If you have a direct mode repo, you can't run `git rm` in it. Instead, you can just delete files using `rm` or your file manager, and then run `git annex sync` to commit the deletion. That will delete the file's content from your disk. Even if it's the only copy of the file!
Either way, deleting files can leave some garbage lying around in either the local repository, or other repositories that contained a copy of the content of the file you deleted. Eventually you'll want to free up some disk space used by one of these repositories, and then it's time to take out the garbage.
To collect the garbage, you can run `git annex unused` inside the repository which you want to slim down. That will list files stored in the annex that are not used by any git branches or tags. Followed by `git annex dropunused 1-10` to delete a range of the unused files from the annex.
In recent versions of git-annex, `git annex dropunused` checks that enough other copies of a file's content exist in other repositories before deleting it, so this won't ever delete the last copy of some file. This is a good default, because these unused files are still referred to by some commits in the git history, and you might want to retain the full history of every version of a file.

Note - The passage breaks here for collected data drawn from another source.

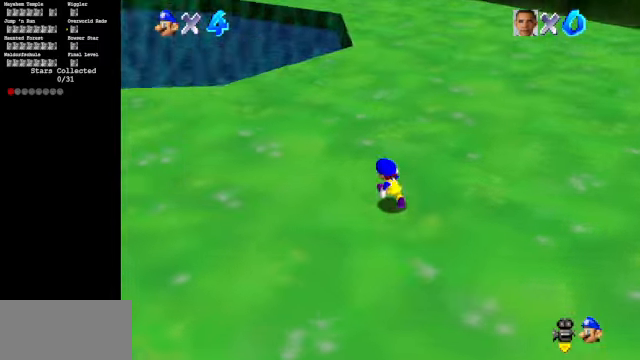
{"buttons": [], "left_stick": "up", "events": [[100, "left_stick", "up"], [200, "C_DOWN", "up"], [200, "C_RIGHT", "up"], [367, "C_DOWN", "down"], [400, "C_RIGHT", "down"], [433, "C_DOWN", "up"], [433, "C_RIGHT", "up"]]}
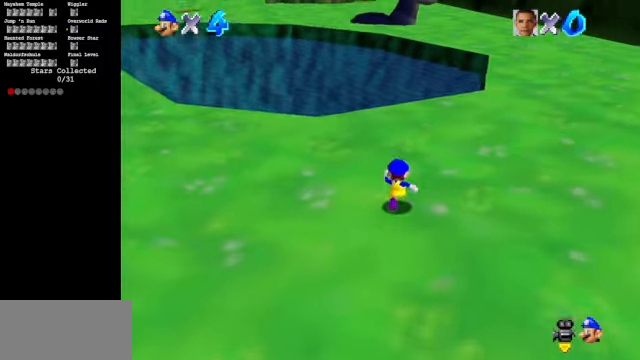
{"buttons": ["C_DOWN", "C_LEFT"], "left_stick": "up", "events": [[200, "C_LEFT", "down"], [300, "C_DOWN", "down"]]}
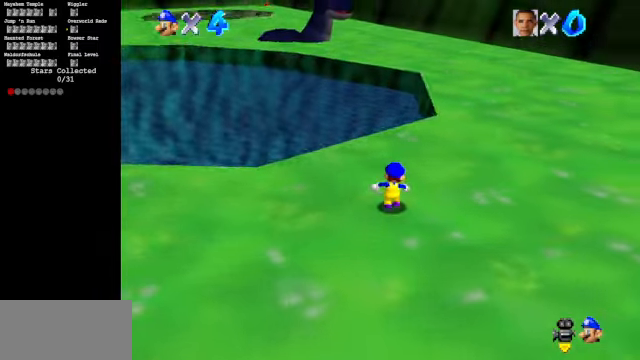
{"buttons": ["R1"], "left_stick": "up", "events": [[133, "C_DOWN", "up"], [133, "C_LEFT", "up"], [367, "R1", "down"]]}
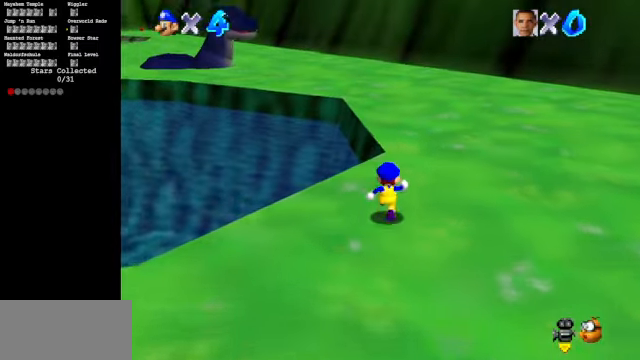
{"buttons": ["A"], "left_stick": "up", "events": [[33, "R1", "up"], [133, "C_DOWN", "down"], [167, "C_RIGHT", "down"], [300, "C_DOWN", "up"], [300, "C_RIGHT", "up"], [400, "A", "down"]]}
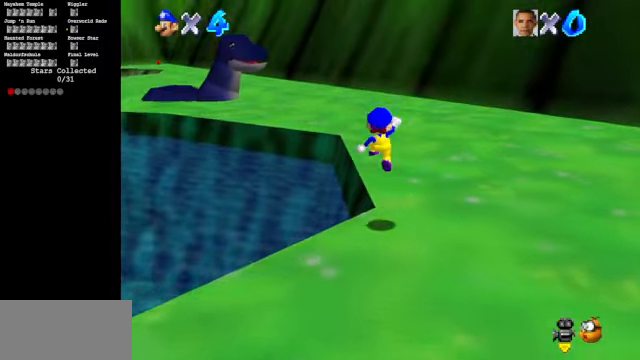
{"buttons": ["C_DOWN", "C_RIGHT"], "left_stick": "up", "events": [[67, "A", "up"], [200, "C_DOWN", "down"], [200, "C_RIGHT", "down"]]}
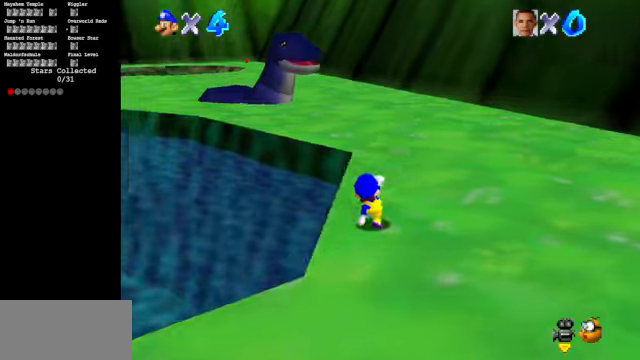
{"buttons": ["A"], "left_stick": "up", "events": [[333, "C_DOWN", "up"], [333, "C_RIGHT", "up"], [366, "A", "down"]]}
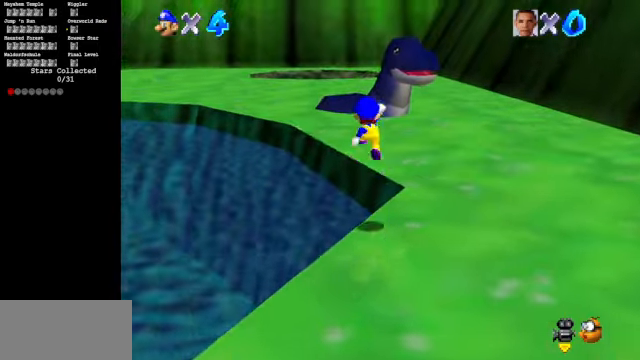
{"buttons": ["C_DOWN", "C_RIGHT"], "left_stick": "up-right", "events": [[133, "A", "up"], [200, "C_DOWN", "down"], [200, "C_RIGHT", "down"], [200, "left_stick", "up-right"]]}
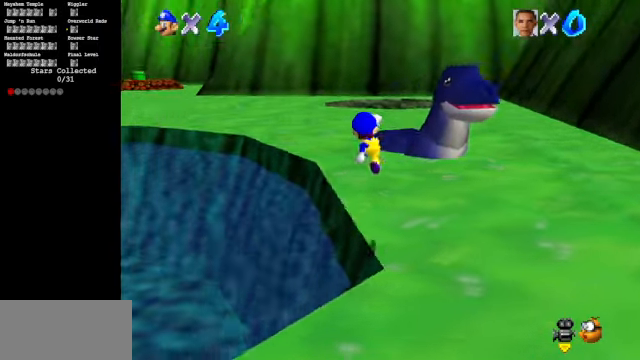
{"buttons": ["C_DOWN", "C_RIGHT"], "left_stick": "center", "events": [[133, "left_stick", "center"]]}
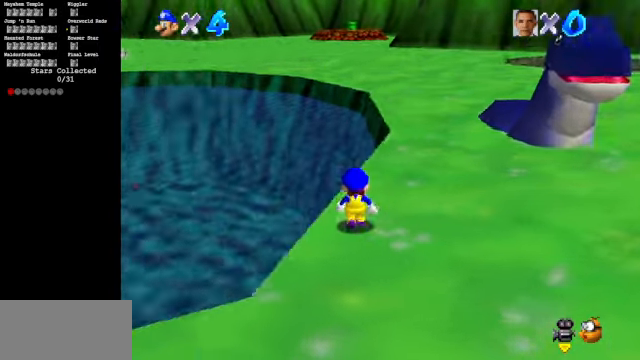
{"buttons": [], "left_stick": "up", "events": [[433, "left_stick", "up"], [466, "C_DOWN", "up"], [466, "C_RIGHT", "up"]]}
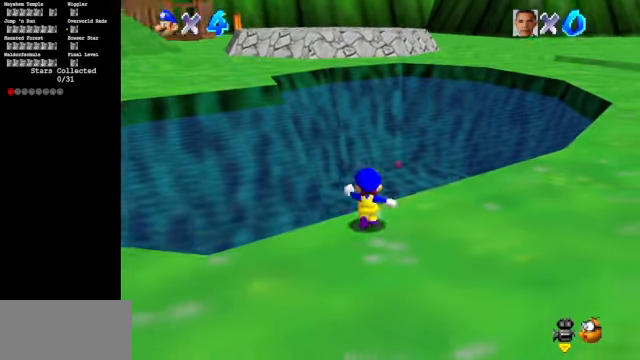
{"buttons": ["A"], "left_stick": "up", "events": [[233, "A", "down"]]}
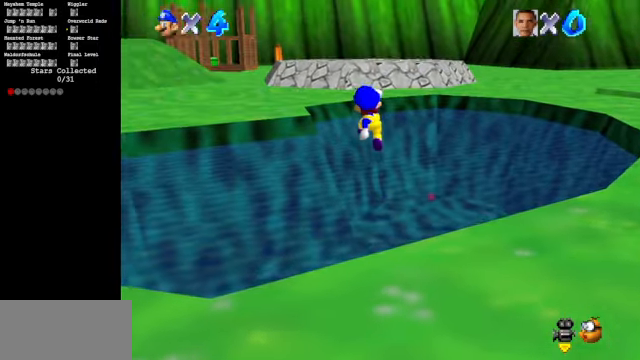
{"buttons": [], "left_stick": "left", "events": [[33, "A", "up"], [66, "left_stick", "left"]]}
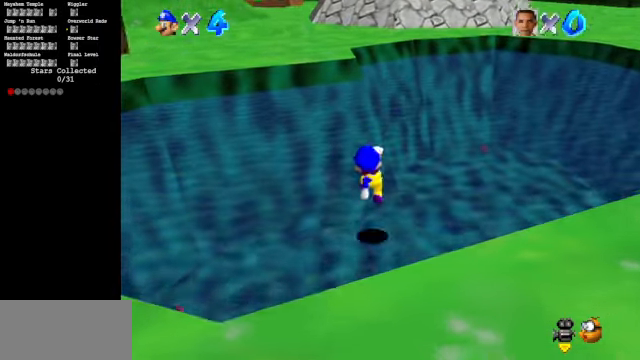
{"buttons": [], "left_stick": "left", "events": [[66, "B", "down"], [233, "B", "up"]]}
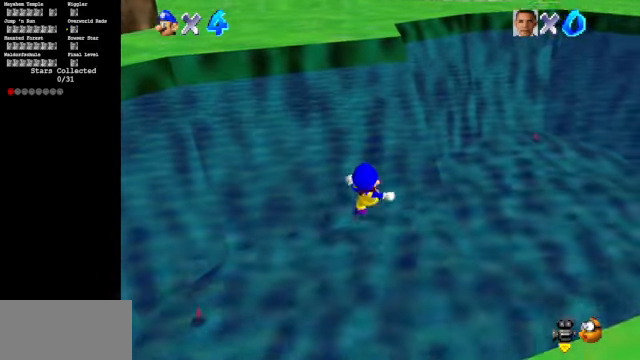
{"buttons": [], "left_stick": "left", "events": []}
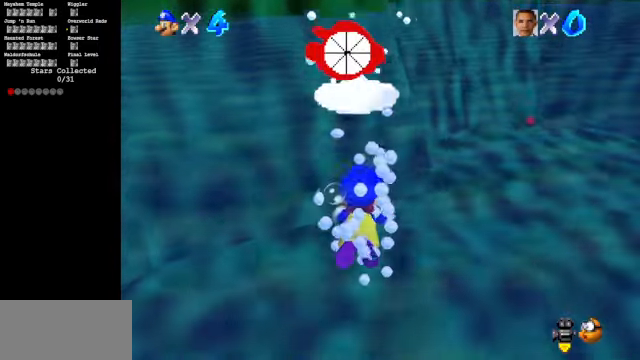
{"buttons": ["A"], "left_stick": "left", "events": [[166, "A", "down"]]}
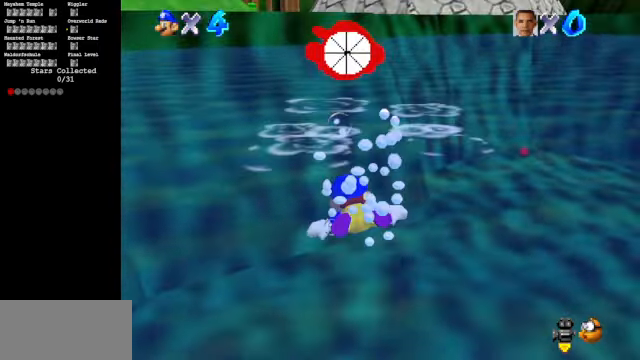
{"buttons": ["A"], "left_stick": "up-left", "events": [[33, "A", "up"], [300, "A", "down"], [300, "left_stick", "up-left"]]}
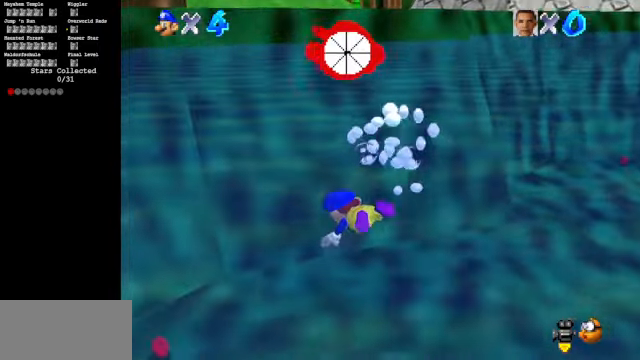
{"buttons": ["A"], "left_stick": "center", "events": [[200, "A", "up"], [434, "left_stick", "center"], [467, "A", "down"]]}
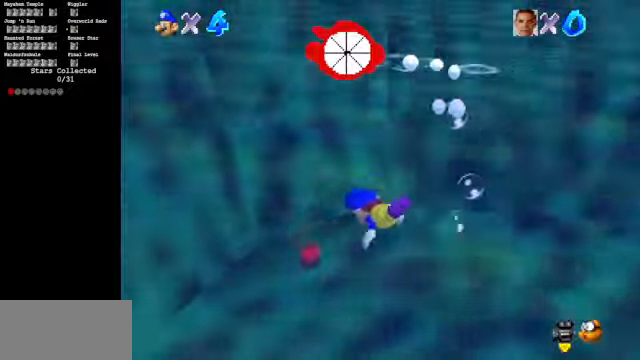
{"buttons": [], "left_stick": "center", "events": [[34, "left_stick", "up-left"], [134, "left_stick", "up"], [334, "A", "up"], [334, "left_stick", "up-right"], [434, "left_stick", "center"]]}
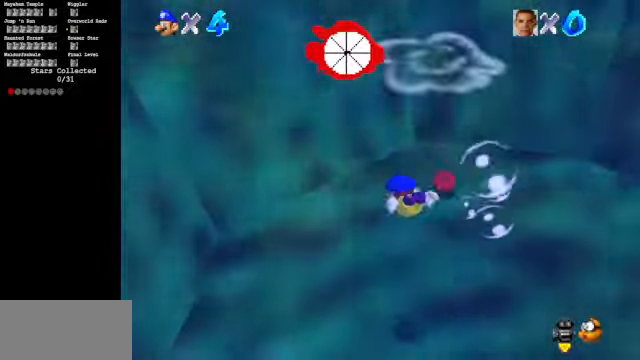
{"buttons": [], "left_stick": "up-right", "events": [[100, "A", "down"], [100, "left_stick", "up-right"], [467, "A", "up"]]}
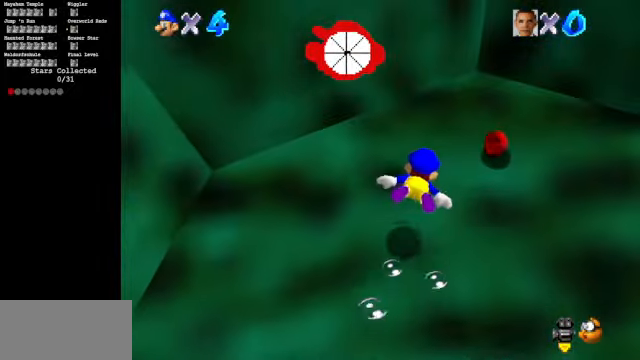
{"buttons": [], "left_stick": "up-right", "events": []}
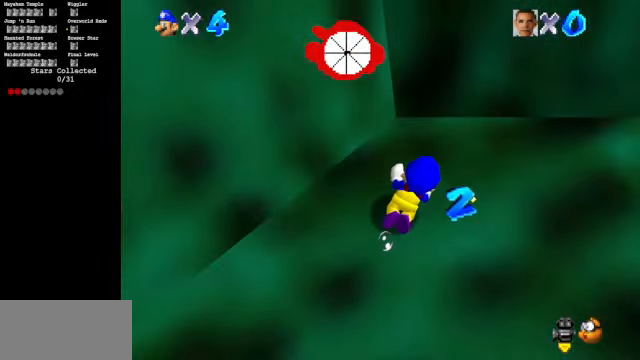
{"buttons": ["A"], "left_stick": "up-right", "events": [[467, "A", "down"]]}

But, let's say you don't care about that, you only want to keep files that are in use by branches and tags. Then you can use `git annex dropunused --force` with a range of files, which will delete them even if it's the last copy.
Finally, sometimes you want to remove unused files from a special remote. To accomplish this, pass `--from remotename` to the unused and dropunused commands, and they will act on
files stored in that remote, rather than on the local repository.
## let the assistant take care of it
If you're using the git-annex assistant, you don't normally need to worry about this. Just delete files however you normally would. The assistant will try to migrate unused file contents away from your local repository and store them in whatever backup repositories you've set up.
## delete all the copies method
You have a file. You want that file to immediately vanish from the face of the earth to the best of your abilities.
Note that, since git-annex deduplicates files by default, any files with
the same content will be removed by these commands.
1. `git annex drop --force file`
2. `git annex whereis file`
3. `git annex drop --force file --from $repo` repeat for each repository listed by the whereis command
4. `rm file; git annex sync`
Of course, if you have offline backup repositories that contain this file, you'll have to bring them online before you can drop it from them, etc.